If Modi is successful, this chain of patronage will be broken and individuals in need will simply receive money directly transferred to their bank accounts. The poor will no longer need to participate in a transactional client-patron relationship with a local official.
The use of technology to bring Indians into the financial system is the key to this new approach. It’s a low-hanging fruit that has long waited to be plucked. According to the World Bank’s latest data, only 53 percent of adult Indians have a bank account, compared to 79 percent in China. The government’s Jan Dhan Yojana (financial inclusion) plan has the ambitious target of rolling out bank accounts to millions of citizens left out of the financial system. So far, almost 147 million new bank accounts have been established in the first year of the plan, making it likely that the target of 150 million new accounts in the first year will be achieved.
Bank accounts are linked to the Aadhar (unique biometric identification) card, an initiative launched by the previous government. The bank account and unique ID will be further linked to an individual’s mobile telephone number, thereby allowing them to access funds deposited directly into their account by various government schemes. The combination of all three — called the “JAM Trinity” — is a centerpiece of the Modi government’s plan to completely overhaul the social welfare system.
While transforming entitlements to direct cash transfers is bold, re-conceiving social welfare as social insurance is straight up radical in India. In the wake of the JAM, Modi’s government recently launched three new social security schemes that provide life insurance protection for a small premium to people who have access to a bank account.

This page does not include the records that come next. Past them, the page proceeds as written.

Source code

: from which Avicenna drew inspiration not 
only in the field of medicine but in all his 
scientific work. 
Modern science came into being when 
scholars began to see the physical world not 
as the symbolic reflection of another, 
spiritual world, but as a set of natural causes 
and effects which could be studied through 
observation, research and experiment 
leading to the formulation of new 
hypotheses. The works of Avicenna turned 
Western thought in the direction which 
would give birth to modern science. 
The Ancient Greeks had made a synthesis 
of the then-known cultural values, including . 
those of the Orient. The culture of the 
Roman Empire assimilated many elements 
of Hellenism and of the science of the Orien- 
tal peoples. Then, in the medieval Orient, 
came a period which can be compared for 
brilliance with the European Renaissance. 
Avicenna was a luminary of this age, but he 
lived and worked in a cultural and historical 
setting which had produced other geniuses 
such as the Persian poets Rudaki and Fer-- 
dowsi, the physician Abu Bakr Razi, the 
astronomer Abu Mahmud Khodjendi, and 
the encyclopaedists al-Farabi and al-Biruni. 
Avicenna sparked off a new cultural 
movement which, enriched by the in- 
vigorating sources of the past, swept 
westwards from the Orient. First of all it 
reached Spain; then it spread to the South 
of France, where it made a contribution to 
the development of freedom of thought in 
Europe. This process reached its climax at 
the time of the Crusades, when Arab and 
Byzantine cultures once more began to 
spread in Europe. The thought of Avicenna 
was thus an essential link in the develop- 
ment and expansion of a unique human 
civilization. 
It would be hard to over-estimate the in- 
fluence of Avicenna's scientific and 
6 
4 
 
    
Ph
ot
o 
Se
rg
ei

If in the future these life insurance schemes are extended to cover unemployment insurance, that could provide momentum for labor reform: reassure laid-off workers that there’s a safety net to catch them.
What’s most significant is the way in which Modi explained the purpose of these schemes: that the poor don’t need a handout but need empowerment, which will allow them to help themselves getting out of poverty. This is a distinctly center-right, conservative understanding of the government’s role in helping the disadvantaged; it represents a distinct break from the prevailing socialist mindset that revolves around rights and handouts rather than individual responsibility.
Modi’s language of empowerment stands in stark contrast to that of Rahul Gandhi, a fifth-generation political dynast and the rival Congress Party’s leader-in-waiting, who continues to speak of patronage and entitlements. Recently, he handed out checks to the families of distressed farmers and said that his party would take care of them. It’s not all that different from a feudal lord reassuring his serfs that all will be well.
To a society and political culture steeped in this kind of patriarchy and paternalism, Modi’s attempted social revolution holds great political risks.
Societal and economic gains inevitably lag behind the initial investment. Transforming an entitlement-based system into one linked to cash transfers is going to have teething pains. Some reports suggest that people trying to open bank accounts have been turned away or asked for bribes. There will surely be people who are frustrated and disenfranchised. And Modi may also face pushback from the states required to fund these social welfare programs through their own increased revenue, thereby putting the onus on regional governments schemes work as intended and money is spent wisely.
Though big reforms of land and labor laws are important, what’s equally important is enabling a change in mindset so that average Indians no longer expect to be passive recipients of government largesse. If Modi succeeds, the relationship between Indians and the state, which thus far has been paternalistic and almost feudal, will be fundamentally changed for the better: and this will be the most radical transformation of all.